If Plaintiff is alleging liability against any Defendants based on their supervisory role, Plaintiff fails to state a claim. The United States Supreme Court emphasized that the term "supervisory liability," loosely and commonly used by both courts and litigants alike, is a misnomer. Iqbal, 129 S. Ct. at 1949. "Government officials may not be held liable for the unconstitutional conduct of their subordinates under a theory of respondeat superior." Id. at 1948. Rather, each government official, regardless of his or her title, is only liable for his or her own misconduct. When the named defendant holds a supervisory position, the causal link between the defendant and the claimed constitutional violation must be specifically alleged. See Fayle v. Stapley, 607 F.2d 858, 862 (9th Cir. 1979); Mosher v. Saalfeld, 589 F.2d 438, 441 (9th Cir. 1978). To state a claim for relief under § 1983 for supervisory liability, plaintiff must allege some facts indicating that the defendant either: personally participated in the alleged deprivation of constitutional rights; knew of the violations and failed to act to prevent them; or promulgated or "implemented a policy so deficient that the policy 'itself is a repudiation of constitutional rights' and is 'the moving force of the constitutional violation.'" Hansen v. Black, 885 F.2d 642, 646 (9th Cir. 1989) (internal citations omitted); Taylor v. List, 880 F.2d 1040, 1045 (9th Cir. 1989).

Here, Plaintiff fails to allege facts against any supervisory Defendants indicating that the defendant either personally participated in the alleged deprivation, knew of the violations and failed to act to prevent them, or promulgated a constitutionally deficient policy. Hansen, 885 F.2d at 646; Taylor, 880 F.2d at 1045.

IV. Conclusion And Order

Plaintiff fails to state any cognizable claims against any Defendants. The Court will provide Plaintiff with an opportunity to file a first amended complaint curing the deficiencies identified by the Court in this order. Noll v. Carlson, 809 F.2d 1446, 1448-49 (9th Cir. 1987). Plaintiff may not change the nature of this suit by adding new, unrelated claims in his amended complaint. George v. Smith, 507 F.3d 605, 607 (7th Cir. 2007) (no "buckshot" complaints).

If Plaintiff decides to amend, Plaintiff's amended complaint should be brief, Fed. R. Civ. P. 8(a), but must state what each named defendant did that led to the deprivation of Plaintiff's constitutional or other federal rights. Iqbal, 129 S. Ct. at 1949. Although accepted as true, the "[f]actual allegations must be [sufficient] to raise a right to relief above the speculative level . . . ." Twombly, 550 U.S. at 555.
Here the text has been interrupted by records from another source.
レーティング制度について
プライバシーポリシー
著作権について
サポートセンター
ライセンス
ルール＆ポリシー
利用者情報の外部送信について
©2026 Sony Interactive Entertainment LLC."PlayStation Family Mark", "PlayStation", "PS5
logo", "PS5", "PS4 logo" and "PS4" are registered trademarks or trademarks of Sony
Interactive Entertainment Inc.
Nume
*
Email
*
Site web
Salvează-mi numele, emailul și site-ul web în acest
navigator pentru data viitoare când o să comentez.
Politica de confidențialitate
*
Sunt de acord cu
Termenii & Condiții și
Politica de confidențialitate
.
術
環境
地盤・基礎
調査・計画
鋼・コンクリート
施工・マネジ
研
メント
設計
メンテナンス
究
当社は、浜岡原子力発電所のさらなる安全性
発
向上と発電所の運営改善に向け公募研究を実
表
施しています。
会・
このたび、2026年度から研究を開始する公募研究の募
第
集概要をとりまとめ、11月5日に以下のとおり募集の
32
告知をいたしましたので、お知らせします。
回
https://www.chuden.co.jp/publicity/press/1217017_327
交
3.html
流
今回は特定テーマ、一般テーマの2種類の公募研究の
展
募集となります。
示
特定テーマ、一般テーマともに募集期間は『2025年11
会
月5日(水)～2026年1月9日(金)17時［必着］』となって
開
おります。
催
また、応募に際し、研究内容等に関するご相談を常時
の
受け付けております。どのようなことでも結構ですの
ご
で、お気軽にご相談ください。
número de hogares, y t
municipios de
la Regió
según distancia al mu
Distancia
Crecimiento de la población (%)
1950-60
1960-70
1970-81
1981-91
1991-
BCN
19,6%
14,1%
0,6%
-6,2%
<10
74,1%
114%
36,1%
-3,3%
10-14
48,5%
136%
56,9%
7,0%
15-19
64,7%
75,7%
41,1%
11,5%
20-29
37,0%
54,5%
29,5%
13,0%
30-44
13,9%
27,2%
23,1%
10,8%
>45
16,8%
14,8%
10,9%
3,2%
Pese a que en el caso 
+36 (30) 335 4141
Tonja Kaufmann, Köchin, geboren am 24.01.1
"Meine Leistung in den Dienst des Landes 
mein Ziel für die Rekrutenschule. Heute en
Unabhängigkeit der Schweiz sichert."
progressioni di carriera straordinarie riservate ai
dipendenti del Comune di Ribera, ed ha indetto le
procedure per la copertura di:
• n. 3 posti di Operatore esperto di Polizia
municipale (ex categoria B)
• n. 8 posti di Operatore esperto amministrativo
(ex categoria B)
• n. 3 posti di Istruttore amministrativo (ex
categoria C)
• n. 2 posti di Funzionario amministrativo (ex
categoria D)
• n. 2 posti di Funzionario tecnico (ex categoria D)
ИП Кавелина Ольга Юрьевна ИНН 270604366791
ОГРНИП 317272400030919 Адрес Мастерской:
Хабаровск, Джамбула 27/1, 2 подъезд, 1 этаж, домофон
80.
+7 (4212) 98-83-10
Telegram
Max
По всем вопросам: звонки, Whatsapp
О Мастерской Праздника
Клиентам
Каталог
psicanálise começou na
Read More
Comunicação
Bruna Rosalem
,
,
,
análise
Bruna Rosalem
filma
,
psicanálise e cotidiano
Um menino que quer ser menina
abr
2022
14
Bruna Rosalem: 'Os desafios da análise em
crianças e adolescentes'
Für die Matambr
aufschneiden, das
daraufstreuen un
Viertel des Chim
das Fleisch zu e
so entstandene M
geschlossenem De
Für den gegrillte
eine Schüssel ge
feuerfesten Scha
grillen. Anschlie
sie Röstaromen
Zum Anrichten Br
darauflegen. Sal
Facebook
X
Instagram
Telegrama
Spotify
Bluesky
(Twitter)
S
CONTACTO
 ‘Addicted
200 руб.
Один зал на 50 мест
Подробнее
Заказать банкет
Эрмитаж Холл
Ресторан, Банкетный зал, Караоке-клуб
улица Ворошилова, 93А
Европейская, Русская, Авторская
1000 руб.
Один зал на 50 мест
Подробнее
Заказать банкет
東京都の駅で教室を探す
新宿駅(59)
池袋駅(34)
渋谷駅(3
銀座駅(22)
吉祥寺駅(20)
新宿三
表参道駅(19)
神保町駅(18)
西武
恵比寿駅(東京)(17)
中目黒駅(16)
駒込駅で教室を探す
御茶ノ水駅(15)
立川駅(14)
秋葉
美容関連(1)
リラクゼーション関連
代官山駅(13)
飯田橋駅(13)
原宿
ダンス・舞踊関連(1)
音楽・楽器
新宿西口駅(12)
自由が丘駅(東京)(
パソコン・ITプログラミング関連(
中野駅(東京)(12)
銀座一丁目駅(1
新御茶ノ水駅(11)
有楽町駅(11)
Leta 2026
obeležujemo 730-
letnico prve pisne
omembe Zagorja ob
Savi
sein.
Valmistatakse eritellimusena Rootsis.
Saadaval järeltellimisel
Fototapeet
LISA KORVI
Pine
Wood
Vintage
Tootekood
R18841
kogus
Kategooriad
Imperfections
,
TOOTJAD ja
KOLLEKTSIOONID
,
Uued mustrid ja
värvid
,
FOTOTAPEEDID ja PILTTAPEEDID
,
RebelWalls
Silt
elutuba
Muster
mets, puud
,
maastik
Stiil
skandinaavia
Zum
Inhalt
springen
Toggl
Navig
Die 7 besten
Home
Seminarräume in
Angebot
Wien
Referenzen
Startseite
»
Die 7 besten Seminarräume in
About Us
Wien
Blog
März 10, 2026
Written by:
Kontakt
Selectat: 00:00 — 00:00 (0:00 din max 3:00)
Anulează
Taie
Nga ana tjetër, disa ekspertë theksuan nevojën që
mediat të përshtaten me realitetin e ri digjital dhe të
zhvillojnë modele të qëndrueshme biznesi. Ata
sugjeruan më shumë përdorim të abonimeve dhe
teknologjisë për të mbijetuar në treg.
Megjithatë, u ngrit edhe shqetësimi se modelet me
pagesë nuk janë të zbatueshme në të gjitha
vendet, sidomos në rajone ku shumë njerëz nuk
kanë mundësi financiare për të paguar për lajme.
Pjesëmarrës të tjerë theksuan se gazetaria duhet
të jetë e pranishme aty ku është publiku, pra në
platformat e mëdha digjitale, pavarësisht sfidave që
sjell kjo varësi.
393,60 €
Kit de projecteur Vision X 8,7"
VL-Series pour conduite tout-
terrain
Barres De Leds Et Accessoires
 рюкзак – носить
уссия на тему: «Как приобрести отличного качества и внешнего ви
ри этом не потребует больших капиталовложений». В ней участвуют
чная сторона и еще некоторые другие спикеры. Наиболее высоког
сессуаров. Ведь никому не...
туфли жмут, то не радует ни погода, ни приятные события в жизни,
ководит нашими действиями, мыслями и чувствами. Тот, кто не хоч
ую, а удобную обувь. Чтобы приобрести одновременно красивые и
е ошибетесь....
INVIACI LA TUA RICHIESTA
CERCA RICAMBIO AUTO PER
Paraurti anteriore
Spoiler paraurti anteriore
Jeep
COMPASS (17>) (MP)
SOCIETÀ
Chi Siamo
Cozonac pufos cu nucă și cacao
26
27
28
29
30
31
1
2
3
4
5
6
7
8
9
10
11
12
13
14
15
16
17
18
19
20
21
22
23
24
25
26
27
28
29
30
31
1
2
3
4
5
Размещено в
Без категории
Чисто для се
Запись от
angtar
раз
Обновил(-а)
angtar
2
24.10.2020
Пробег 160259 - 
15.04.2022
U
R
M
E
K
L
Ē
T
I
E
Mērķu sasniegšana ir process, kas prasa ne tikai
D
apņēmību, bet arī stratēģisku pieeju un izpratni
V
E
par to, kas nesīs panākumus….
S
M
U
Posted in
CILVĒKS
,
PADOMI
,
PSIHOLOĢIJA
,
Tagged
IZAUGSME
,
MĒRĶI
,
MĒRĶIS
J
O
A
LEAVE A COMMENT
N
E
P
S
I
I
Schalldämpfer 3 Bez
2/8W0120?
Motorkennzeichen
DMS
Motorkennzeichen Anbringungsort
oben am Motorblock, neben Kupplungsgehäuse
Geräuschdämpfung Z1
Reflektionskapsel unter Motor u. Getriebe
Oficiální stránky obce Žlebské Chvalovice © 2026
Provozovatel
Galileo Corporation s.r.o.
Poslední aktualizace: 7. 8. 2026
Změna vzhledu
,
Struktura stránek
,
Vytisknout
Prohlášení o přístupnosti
Finally, Plaintiff is advised that an amended complaint supersedes the original complaint, Forsyth v. Humana, Inc., 114 F.3d 1467, 1474 (9th Cir. 1997); King v. Atiyeh, 814 F.2d 565, 567 (9th Cir. 1987), and must be "complete in itself without reference to the prior or superseded pleading," L. R. 220. Plaintiff is warned that "[a]ll causes of action alleged in an original complaint which are not alleged in an amended complaint are waived." King, 814 F.2d at 567 (citing to London v. Coopers & Lybrand, 644 F.2d 811, 814 (9th Cir. 1981)); accord Forsyth, 114 F.3d at 1474.

Accordingly, based on the foregoing, it is HEREBY ORDERED that:

1. The Clerk's Office shall send Plaintiff a complaint form;

2. Plaintiff's complaint is dismissed for failure to state a claim, with leave to file a first amended complaint within thirty (30) days from the date of service of this order; and

3. If Plaintiff fails to comply with this order, the Court will dismiss this action for failure to obey a court order and failure to state a claim.